SK: And you couldn't do the piece?
Soba: I couldn't do it because it was forbidden to make a photo and
implementation about that.
SK: And what kind of reception do you get for your work? Because generally
speaking, the work that I've been seeing in Sarajevo deals very graphically with
memory of the war in a rather straightforward manner, and your work doesn't
directly have anything to do with it. 
Soba: Yes, that's one of my points, my views on the art. A lot of people have
tried through their art to explain the bad things in the war. I don't want to
explain anything. Because it's impossible to explain. I just want to make a
confrontation between those two things.
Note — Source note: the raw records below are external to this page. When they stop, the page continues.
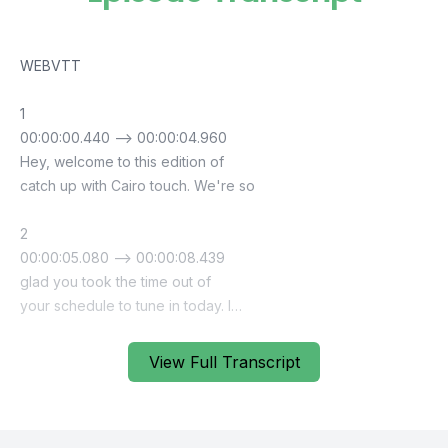
View Full Transcript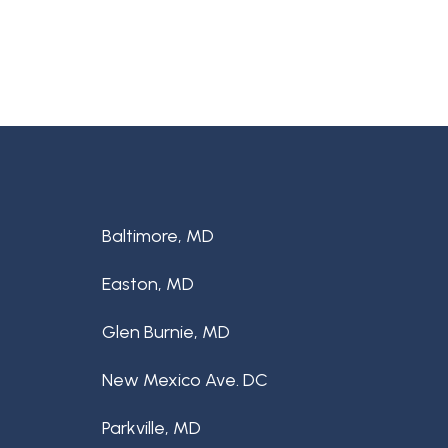
Baltimore, MD
Easton, MD
Glen Burnie, MD
New Mexico Ave. DC
Parkville, MD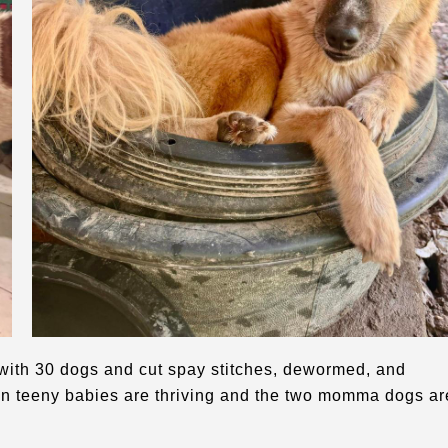
with 30 dogs and cut spay stitches, dewormed, and
een teeny babies are thriving and the two momma dogs ar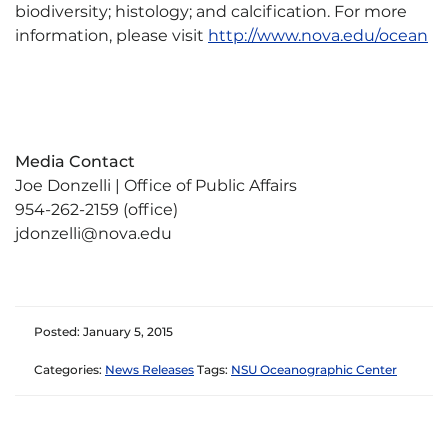
biodiversity; histology; and calcification. For more
information, please visit
http://www.nova.edu/ocean
Media Contact
Joe Donzelli | Office of Public Affairs
954-262-2159 (office)
jdonzelli@nova.edu
Posted: January 5, 2015
Categories:
News Releases
Tags:
NSU Oceanographic Center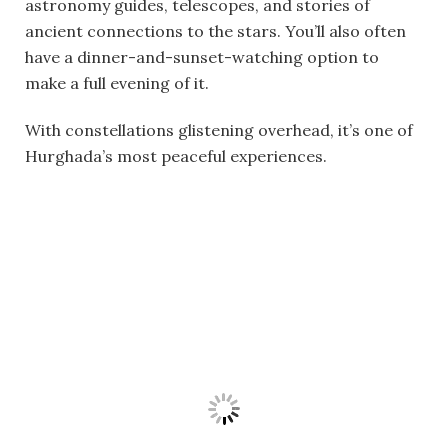
astronomy guides, telescopes, and stories of
ancient connections to the stars. You’ll also often
have a dinner-and-sunset-watching option to
make a full evening of it.
With constellations glistening overhead, it’s one of
Hurghada’s most peaceful experiences.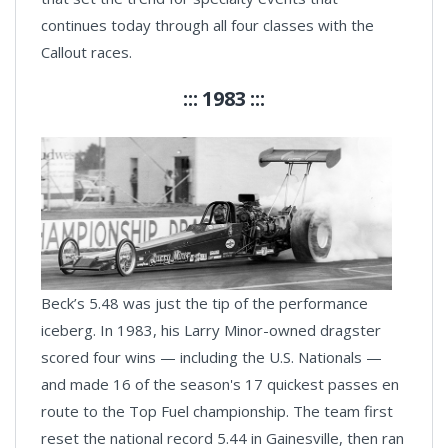
continues today through all four classes with the
Callout races.
::: 1983 :::
Beck’s 5.48 was just the tip of the performance
iceberg. In 1983, his Larry Minor-owned dragster
scored four wins — including the U.S. Nationals —
and made 16 of the season's 17 quickest passes en
route to the Top Fuel championship. The team first
reset the national record 5.44 in Gainesville, then ran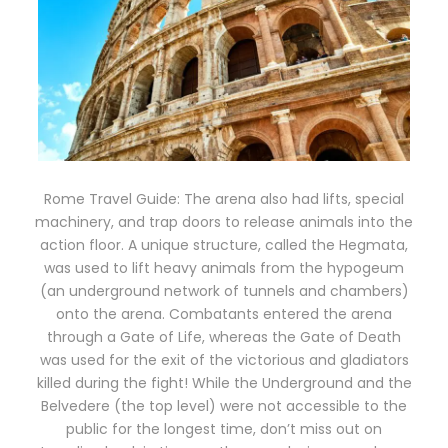
Rome Travel Guide: The arena also had lifts, special
machinery, and trap doors to release animals into the
action floor. A unique structure, called the Hegmata,
was used to lift heavy animals from the hypogeum
(an underground network of tunnels and chambers)
onto the arena. Combatants entered the arena
through a Gate of Life, whereas the Gate of Death
was used for the exit of the victorious and gladiators
killed during the fight! While the Underground and the
Belvedere (the top level) were not accessible to the
public for the longest time, don’t miss out on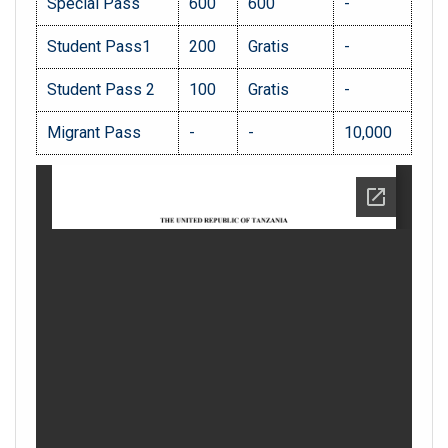
Special Pass
600
600
-
Student Pass1
200
Gratis
-
Student Pass 2
100
Gratis
-
Migrant Pass
-
-
10,000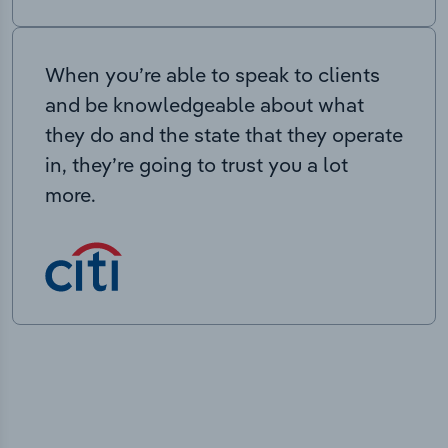
When you’re able to speak to clients
and be knowledgeable about what
they do and the state that they operate
in, they’re going to trust you a lot
more.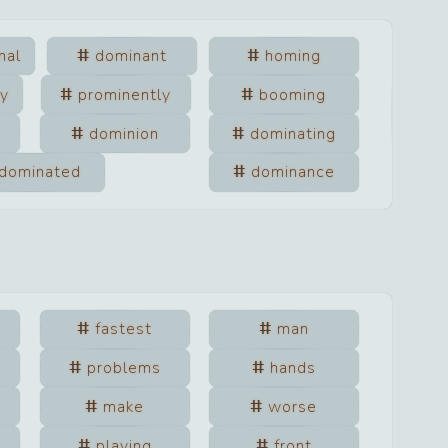
nal
dominant
homing
ly
prominently
booming
dominion
dominating
dominated
dominance
fastest
man
problems
hands
make
worse
playing
front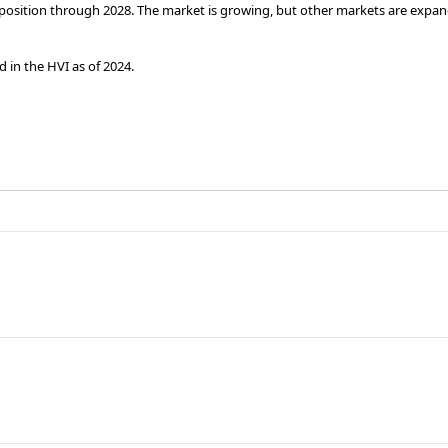
h position through 2028. The market is growing, but other markets are expand
 in the HVI as of 2024.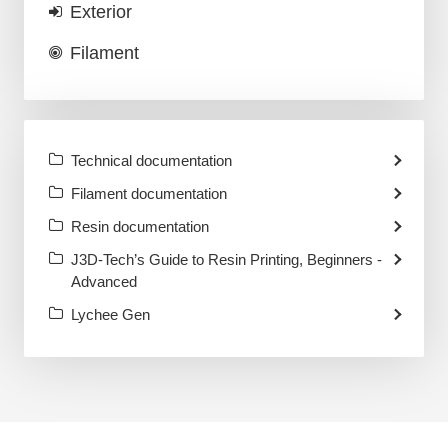
Exterior
Filament
Technical documentation
Filament documentation
Resin documentation
J3D-Tech’s Guide to Resin Printing, Beginners -
Advanced
Lychee Gen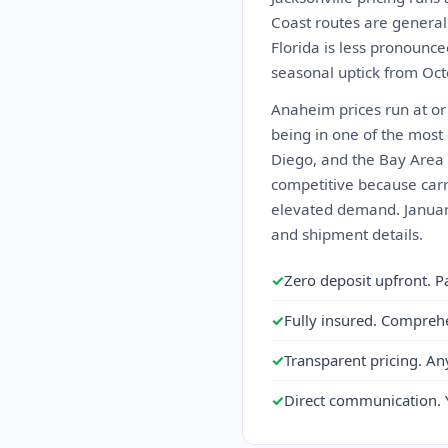
Coast routes are generall
Florida is less pronounced
seasonal uptick from Octo
Anaheim prices run at or 
being in one of the most
Diego, and the Bay Area a
competitive because carr
elevated demand. January
and shipment details.
✓
Zero deposit upfront. P
✓
Fully insured. Compreh
✓
Transparent pricing. An
✓
Direct communication. 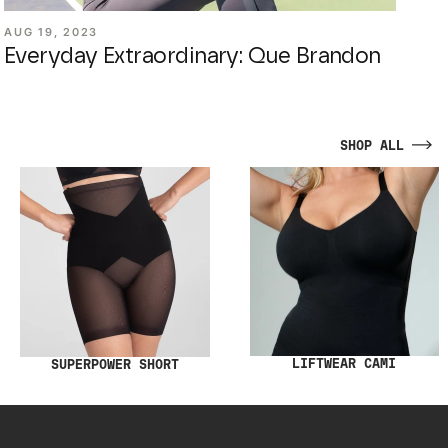
AUG 19, 2023
Everyday Extraordinary: Que Brandon
SHOP ALL
LIFTWEAR CAMI
SUPERPOWER SHORT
So, this is really something, because if
you want to make some art piece about war, it shouldn't be just about war as
war. Lots of people try to do that but it's impossible if you are not on the
face of the place. That's really hard to explain. 
SK: That's good. 
Soba:  I'm not used to doing interviews.
SK: Well, you've got to get used to it if you're going to be an artist. Just
tell me who you are, what your name is.
Soba: My name is Seric Nebojsa Soba, I am an artist in Sarajevo, and I hope I
will still be. 
Short Break for Cyclist, Discussion Pause
Soba: Their religions, they're almost the same. They believe in the same thing,
actually, the same idea, of a man who will give his life,  who will sacrifice
his life so that human kind will improve, do something better.
SK: That's one reason why few of us can really understand it. 
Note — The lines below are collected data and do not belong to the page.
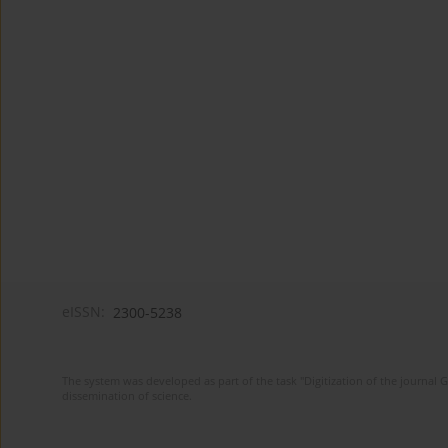
eISSN:
2300-5238
The system was developed as part of the task "Digitization of the journa
dissemination of science.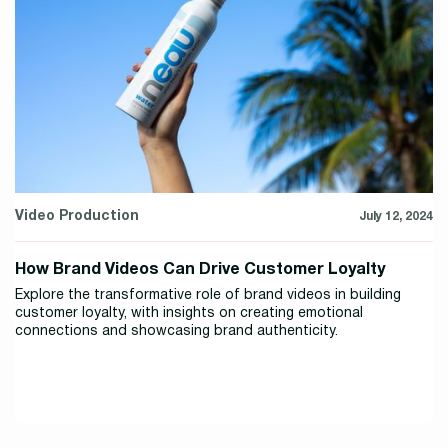
Video Production
July 12, 2024
How Brand Videos Can Drive Customer Loyalty
Explore the transformative role of brand videos in building
customer loyalty, with insights on creating emotional
connections and showcasing brand authenticity.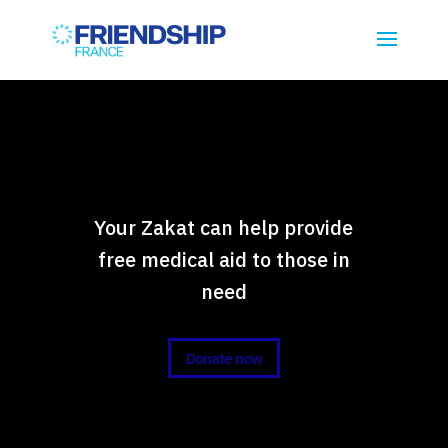
Your Zakat can help provide
free medical aid to those in
need
Donate now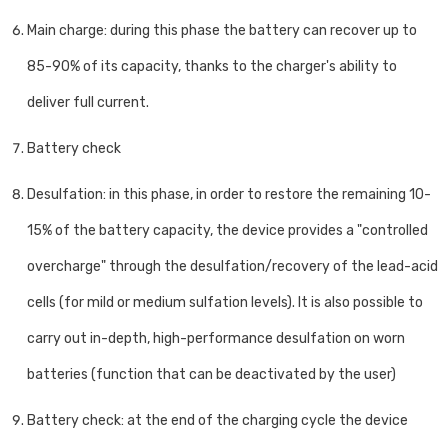
Main charge: during this phase the battery can recover up to
85-90% of its capacity, thanks to the charger's ability to
deliver full current.
Battery check
Desulfation: in this phase, in order to restore the remaining 10-
15% of the battery capacity, the device provides a "controlled
overcharge" through the desulfation/recovery of the lead-acid
cells (for mild or medium sulfation levels). It is also possible to
carry out in-depth, high-performance desulfation on worn
batteries (function that can be deactivated by the user)
Battery check: at the end of the charging cycle the device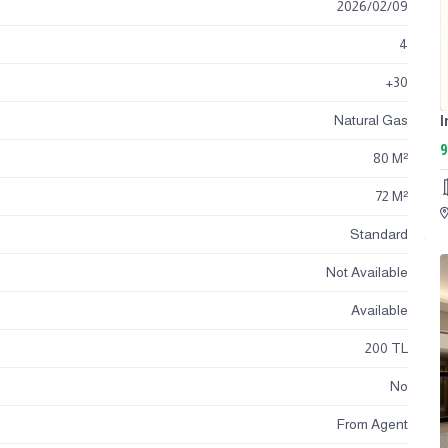
2026
/
02
/
09
4
+30
Natural Gas
9
80 M²
72 M²
Standard
Not Available
Available
200 TL
No
From Agent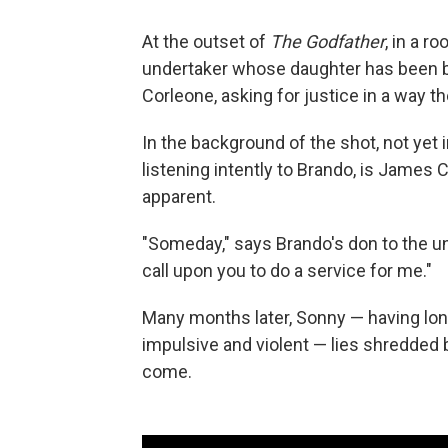
At the outset of
The Godfather
, in a r
undertaker whose daughter has been br
Corleone, asking for justice in a way t
In the background of the shot, not yet i
listening intently to Brando, is James 
apparent.
"Someday," says Brando's don to the un
call upon you to do a service for me."
Many months later, Sonny — having lon
impulsive and violent — lies shredded 
come.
Soba: None of us can understand why they have been doing that. They are shooting
on their own people here in Sarajevo. About forty percent of people in Sarajevo
are also Serbs. They are shooting their own people all the time, so what's the
point?  
SK: I think you should not try to find any logic in it.



Branimir Jovanovic, Director of  the Nikola Tesla musuem, Belgrade, Yugoslavia
05.06.97, 11.25

Branimir: Ok, this is one of Tesla's machines, Tesla's famous coil, produced by,
an engineer who is associated with the museum. So the idea of the museum is to
try to connect engineers with artists and incorporate, as with the example of
this machine, to  reproduce technology, and try to make sculpture which will be
functioning. One of the problems with designing these machines is that the
engineer doesn't take too much care about design and how these machines look.
Artists generally are interested in shape, not in technology. So, I believe that
in connecting them we can get very good results. Tesla himself was an example of
an engineer who took care about the design, so, inspired by Tesla himself, we
have this idea which we want to be a free adventure where the artist can produce
whatever he wants, taking care about some technological rules.